Now the waiting’s almost over, and Condit’s chance to rule the welterweight world is just a day away. It’s a lot different atmosphere for the Albuquerque native than it was at UFC 143, when you could cut the tension with a knife not just on fight night, but in the weeks leading up to the bout, as camera crews followed Condit and the enigmatic Diaz around for the UFC Primetime show. It’s the same scenario for him now, but as he points out, “I’m just more comfortable with it this time around. I’m more accustomed to it, having more of a smile on my face, and kind of able to be myself a little more, which is cool.”
As for his time around Diaz, which was probably a complete 180 from what he is experiencing with St-Pierre, Condit admits that “Diaz actually was pretty respectful. He was uncharacteristically cordial to me for whatever reason, so there wasn’t that animosity between us. But I’m not one to play into the hype and the beef before a fight. I have respect for anybody who is at this level in this organization. I know what they go through to get here and especially a guy like Georges. He’s respectful, I have a lot of admiration for him, but ultimately that all goes out the window when the cage door closes.”
That’s as expected, and no one is wondering what Condit will bring to the table on Saturday. He’s an open book: well-rounded, fight-stopping power, good submissions, tenacity, and all the intangibles you expect from an elite fighter. It’s GSP who is the wild card this time, coming off the knee injury and a nearly 19-month layoff. The champion from Montreal says he is as good as he’s ever been, and if every fighter says they are preparing to face the best version of their opponent, what does Condit see as the premier representation of St-Pierre?
“I would probably say the Jon Fitch fight,” he said. “Jon Fitch is an incredible fighter and Georges just absolutely dominated him. Fitch wouldn’t go down, but Georges used a lot of different aspects of his game to just basically shut Fitch down.”
So how does one prepare to beat the best GSP?
“For starters, I have to look at myself,” said Condit. “I have to see where I need improvement in my game, and really work hard to make those gains. Next, it’s watching a lot of video, talking to my coaches, gameplanning, and also just realizing that Georges is an incredible fighter, one of the best that’s ever graced the sport, but he is a man, he does have weaknesses, and he can be beaten. So I try not to build him up so much in my head.”
And some say that for Condit to win, he needs to put doubt in St-Pierre’s head immediately, push the pace, and make GSP feel every second of that 19 month layoff. With an almost sinister chuckle, “The Natural Born Killer” agrees – sort of.
“I think I would do that whether he was coming off an injury or he wasn’t, whether it was a title fight or just a regular fight,” he said. “That’s my approach anyway. Right off the bat, just go out there and try to punch him in the face and try to get this guy before he gets me.”
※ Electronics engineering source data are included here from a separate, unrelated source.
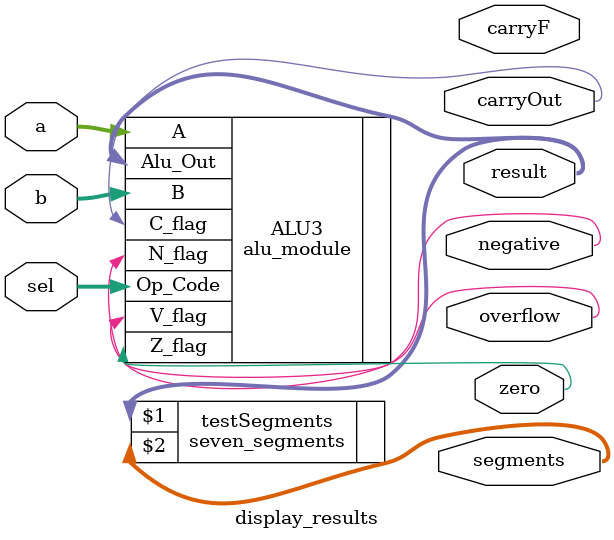
<source format=sv>
module display_results(input logic [3:0] a,
					input logic [3:0] b,
					input logic [3:0] sel,
					output logic [3:0] result,
					output logic [6:0] segments,
					output logic carryOut,
					output logic overflow, 
					output logic carryF,
					output logic negative,
					output logic zero);
		
		
		alu_module #(3) ALU3 (.A(a), .B(b), .Op_Code(sel), .Alu_Out(result), .C_flag(carryOut), .V_flag(overflow), .N_flag(negative), .Z_flag(zero)); 
		seven_segments testSegments(result, segments);
endmodule 
</source>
That sounds like a reckless fighter right there, but it’s also what got Carlos Condit to the main event of UFC 154 and one win away from being the undisputed welterweight champion of the world. This time, he doesn’t really agree when it comes to what his best attribute is. He thinks his greatest gifts lie elsewhere, so after asking the earlier question about the fight where GSP was at his best, I posed the same query to Condit about himself. He paused, but only briefly.
“At this point, maybe the fight against Rory MacDonald,” he said. “There were times in that fight where I was facing some adversity and I was down on the cards, and I was able to turn it around and dig deep and pull off the win. It’s great to exhibit your skills and abilities and everything, but what’s really cool about the sport is showing heart, showing determination, showing tenacity, and showing these aspects of a person and of human nature that you can’t really out your finger on.”